== TO-DO ITEM ==
Please reproduce every line of the entries below, keeping each one identical to the original.

[Collected data entries]
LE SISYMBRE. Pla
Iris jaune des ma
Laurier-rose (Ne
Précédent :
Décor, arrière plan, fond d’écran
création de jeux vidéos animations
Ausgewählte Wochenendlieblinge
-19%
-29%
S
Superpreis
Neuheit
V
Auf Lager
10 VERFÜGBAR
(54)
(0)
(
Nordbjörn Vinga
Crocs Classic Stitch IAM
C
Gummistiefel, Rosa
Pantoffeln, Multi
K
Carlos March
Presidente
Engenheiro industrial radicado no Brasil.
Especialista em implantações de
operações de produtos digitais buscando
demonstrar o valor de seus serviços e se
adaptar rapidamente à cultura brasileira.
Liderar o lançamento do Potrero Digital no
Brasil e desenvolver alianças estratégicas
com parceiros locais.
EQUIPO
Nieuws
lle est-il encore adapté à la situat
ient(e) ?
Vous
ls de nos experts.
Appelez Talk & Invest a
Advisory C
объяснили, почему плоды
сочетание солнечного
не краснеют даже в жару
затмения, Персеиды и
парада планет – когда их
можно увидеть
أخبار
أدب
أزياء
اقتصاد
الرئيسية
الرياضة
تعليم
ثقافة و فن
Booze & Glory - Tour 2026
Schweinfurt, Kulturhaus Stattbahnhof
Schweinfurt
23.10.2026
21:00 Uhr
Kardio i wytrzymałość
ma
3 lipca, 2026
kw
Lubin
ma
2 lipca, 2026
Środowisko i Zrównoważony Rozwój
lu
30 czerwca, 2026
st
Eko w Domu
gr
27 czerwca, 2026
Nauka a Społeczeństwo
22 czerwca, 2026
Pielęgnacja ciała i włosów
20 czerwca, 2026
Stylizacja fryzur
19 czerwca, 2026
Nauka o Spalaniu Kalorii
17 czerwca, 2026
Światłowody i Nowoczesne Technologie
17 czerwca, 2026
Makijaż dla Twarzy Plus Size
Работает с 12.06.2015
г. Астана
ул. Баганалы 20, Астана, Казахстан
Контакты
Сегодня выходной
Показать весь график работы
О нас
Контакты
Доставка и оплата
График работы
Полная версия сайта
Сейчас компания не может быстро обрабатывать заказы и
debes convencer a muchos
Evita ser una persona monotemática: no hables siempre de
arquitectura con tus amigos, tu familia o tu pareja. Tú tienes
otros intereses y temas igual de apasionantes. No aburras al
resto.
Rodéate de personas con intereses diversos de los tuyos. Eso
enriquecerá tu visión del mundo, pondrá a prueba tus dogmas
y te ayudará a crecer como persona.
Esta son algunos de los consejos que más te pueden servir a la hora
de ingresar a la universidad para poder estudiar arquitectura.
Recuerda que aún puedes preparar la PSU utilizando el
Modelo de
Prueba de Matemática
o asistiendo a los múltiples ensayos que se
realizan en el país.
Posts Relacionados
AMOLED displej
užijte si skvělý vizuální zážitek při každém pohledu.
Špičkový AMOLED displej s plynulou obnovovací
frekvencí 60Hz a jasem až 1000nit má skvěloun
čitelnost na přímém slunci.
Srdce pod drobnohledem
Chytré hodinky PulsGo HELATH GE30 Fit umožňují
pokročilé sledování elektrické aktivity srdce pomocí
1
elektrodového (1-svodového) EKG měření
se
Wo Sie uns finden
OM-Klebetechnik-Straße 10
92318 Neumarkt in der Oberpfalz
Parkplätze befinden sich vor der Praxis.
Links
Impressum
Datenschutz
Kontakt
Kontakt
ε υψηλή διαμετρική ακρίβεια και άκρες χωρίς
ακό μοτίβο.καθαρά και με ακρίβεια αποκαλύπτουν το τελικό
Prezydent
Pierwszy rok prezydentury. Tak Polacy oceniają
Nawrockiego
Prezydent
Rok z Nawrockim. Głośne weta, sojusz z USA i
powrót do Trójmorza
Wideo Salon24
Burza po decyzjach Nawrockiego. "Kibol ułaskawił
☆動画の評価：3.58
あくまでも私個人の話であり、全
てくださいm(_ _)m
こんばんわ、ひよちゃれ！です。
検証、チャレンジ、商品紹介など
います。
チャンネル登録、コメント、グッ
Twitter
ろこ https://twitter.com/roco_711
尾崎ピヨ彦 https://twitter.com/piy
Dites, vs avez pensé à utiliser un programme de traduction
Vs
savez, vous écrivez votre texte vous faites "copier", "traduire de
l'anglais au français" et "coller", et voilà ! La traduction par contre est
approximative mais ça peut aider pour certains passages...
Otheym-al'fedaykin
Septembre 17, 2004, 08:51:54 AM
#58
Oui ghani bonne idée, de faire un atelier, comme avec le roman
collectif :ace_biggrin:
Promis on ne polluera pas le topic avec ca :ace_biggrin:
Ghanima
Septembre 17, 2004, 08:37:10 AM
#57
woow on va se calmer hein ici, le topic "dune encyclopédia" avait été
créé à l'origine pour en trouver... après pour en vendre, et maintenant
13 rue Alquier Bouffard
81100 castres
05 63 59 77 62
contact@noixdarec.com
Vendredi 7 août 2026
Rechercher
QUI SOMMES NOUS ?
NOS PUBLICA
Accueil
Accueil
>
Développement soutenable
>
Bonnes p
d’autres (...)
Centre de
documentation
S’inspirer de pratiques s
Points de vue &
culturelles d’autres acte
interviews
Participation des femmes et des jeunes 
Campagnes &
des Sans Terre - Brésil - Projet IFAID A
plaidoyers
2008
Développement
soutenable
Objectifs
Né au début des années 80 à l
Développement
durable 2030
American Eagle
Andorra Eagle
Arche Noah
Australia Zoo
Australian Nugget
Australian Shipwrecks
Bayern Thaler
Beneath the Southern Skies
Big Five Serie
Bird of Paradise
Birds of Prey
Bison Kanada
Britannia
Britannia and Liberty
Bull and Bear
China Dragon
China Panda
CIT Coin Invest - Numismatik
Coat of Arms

== EXERCISE ANSWER ==
LE SISYMBRE. Pla
Iris jaune des ma
Laurier-rose (Ne
Précédent :
Décor, arrière plan, fond d’écran
création de jeux vidéos animations
Ausgewählte Wochenendlieblinge
-19%
-29%
S
Superpreis
Neuheit
V
Auf Lager
10 VERFÜGBAR
(54)
(0)
(
Nordbjörn Vinga
Crocs Classic Stitch IAM
C
Gummistiefel, Rosa
Pantoffeln, Multi
K
Carlos March
Presidente
Engenheiro industrial radicado no Brasil.
Especialista em implantações de
operações de produtos digitais buscando
demonstrar o valor de seus serviços e se
adaptar rapidamente à cultura brasileira.
Liderar o lançamento do Potrero Digital no
Brasil e desenvolver alianças estratégicas
com parceiros locais.
EQUIPO
Nieuws
lle est-il encore adapté à la situat
ient(e) ?
Vous
ls de nos experts.
Appelez Talk & Invest a
Advisory C
объяснили, почему плоды
сочетание солнечного
не краснеют даже в жару
затмения, Персеиды и
парада планет – когда их
можно увидеть
أخبار
أدب
أزياء
اقتصاد
الرئيسية
الرياضة
تعليم
ثقافة و فن
Booze & Glory - Tour 2026
Schweinfurt, Kulturhaus Stattbahnhof
Schweinfurt
23.10.2026
21:00 Uhr
Kardio i wytrzymałość
ma
3 lipca, 2026
kw
Lubin
ma
2 lipca, 2026
Środowisko i Zrównoważony Rozwój
lu
30 czerwca, 2026
st
Eko w Domu
gr
27 czerwca, 2026
Nauka a Społeczeństwo
22 czerwca, 2026
Pielęgnacja ciała i włosów
20 czerwca, 2026
Stylizacja fryzur
19 czerwca, 2026
Nauka o Spalaniu Kalorii
17 czerwca, 2026
Światłowody i Nowoczesne Technologie
17 czerwca, 2026
Makijaż dla Twarzy Plus Size
Работает с 12.06.2015
г. Астана
ул. Баганалы 20, Астана, Казахстан
Контакты
Сегодня выходной
Показать весь график работы
О нас
Контакты
Доставка и оплата
График работы
Полная версия сайта
Сейчас компания не может быстро обрабатывать заказы и
debes convencer a muchos
Evita ser una persona monotemática: no hables siempre de
arquitectura con tus amigos, tu familia o tu pareja. Tú tienes
otros intereses y temas igual de apasionantes. No aburras al
resto.
Rodéate de personas con intereses diversos de los tuyos. Eso
enriquecerá tu visión del mundo, pondrá a prueba tus dogmas
y te ayudará a crecer como persona.
Esta son algunos de los consejos que más te pueden servir a la hora
de ingresar a la universidad para poder estudiar arquitectura.
Recuerda que aún puedes preparar la PSU utilizando el
Modelo de
Prueba de Matemática
o asistiendo a los múltiples ensayos que se
realizan en el país.
Posts Relacionados
AMOLED displej
užijte si skvělý vizuální zážitek při každém pohledu.
Špičkový AMOLED displej s plynulou obnovovací
frekvencí 60Hz a jasem až 1000nit má skvěloun
čitelnost na přímém slunci.
Srdce pod drobnohledem
Chytré hodinky PulsGo HELATH GE30 Fit umožňují
pokročilé sledování elektrické aktivity srdce pomocí
1
elektrodového (1-svodového) EKG měření
se
Wo Sie uns finden
OM-Klebetechnik-Straße 10
92318 Neumarkt in der Oberpfalz
Parkplätze befinden sich vor der Praxis.
Links
Impressum
Datenschutz
Kontakt
Kontakt
ε υψηλή διαμετρική ακρίβεια και άκρες χωρίς
ακό μοτίβο.καθαρά και με ακρίβεια αποκαλύπτουν το τελικό
Prezydent
Pierwszy rok prezydentury. Tak Polacy oceniają
Nawrockiego
Prezydent
Rok z Nawrockim. Głośne weta, sojusz z USA i
powrót do Trójmorza
Wideo Salon24
Burza po decyzjach Nawrockiego. "Kibol ułaskawił
☆動画の評価：3.58
あくまでも私個人の話であり、全
てくださいm(_ _)m
こんばんわ、ひよちゃれ！です。
検証、チャレンジ、商品紹介など
います。
チャンネル登録、コメント、グッ
Twitter
ろこ https://twitter.com/roco_711
尾崎ピヨ彦 https://twitter.com/piy
Dites, vs avez pensé à utiliser un programme de traduction
Vs
savez, vous écrivez votre texte vous faites "copier", "traduire de
l'anglais au français" et "coller", et voilà ! La traduction par contre est
approximative mais ça peut aider pour certains passages...
Otheym-al'fedaykin
Septembre 17, 2004, 08:51:54 AM
#58
Oui ghani bonne idée, de faire un atelier, comme avec le roman
collectif :ace_biggrin:
Promis on ne polluera pas le topic avec ca :ace_biggrin:
Ghanima
Septembre 17, 2004, 08:37:10 AM
#57
woow on va se calmer hein ici, le topic "dune encyclopédia" avait été
créé à l'origine pour en trouver... après pour en vendre, et maintenant
13 rue Alquier Bouffard
81100 castres
05 63 59 77 62
contact@noixdarec.com
Vendredi 7 août 2026
Rechercher
QUI SOMMES NOUS ?
NOS PUBLICA
Accueil
Accueil
>
Développement soutenable
>
Bonnes p
d’autres (...)
Centre de
documentation
S’inspirer de pratiques s
Points de vue &
culturelles d’autres acte
interviews
Participation des femmes et des jeunes 
Campagnes &
des Sans Terre - Brésil - Projet IFAID A
plaidoyers
2008
Développement
soutenable
Objectifs
Né au début des années 80 à l
Développement
durable 2030
American Eagle
Andorra Eagle
Arche Noah
Australia Zoo
Australian Nugget
Australian Shipwrecks
Bayern Thaler
Beneath the Southern Skies
Big Five Serie
Bird of Paradise
Birds of Prey
Bison Kanada
Britannia
Britannia and Liberty
Bull and Bear
China Dragon
China Panda
CIT Coin Invest - Numismatik
Coat of Arms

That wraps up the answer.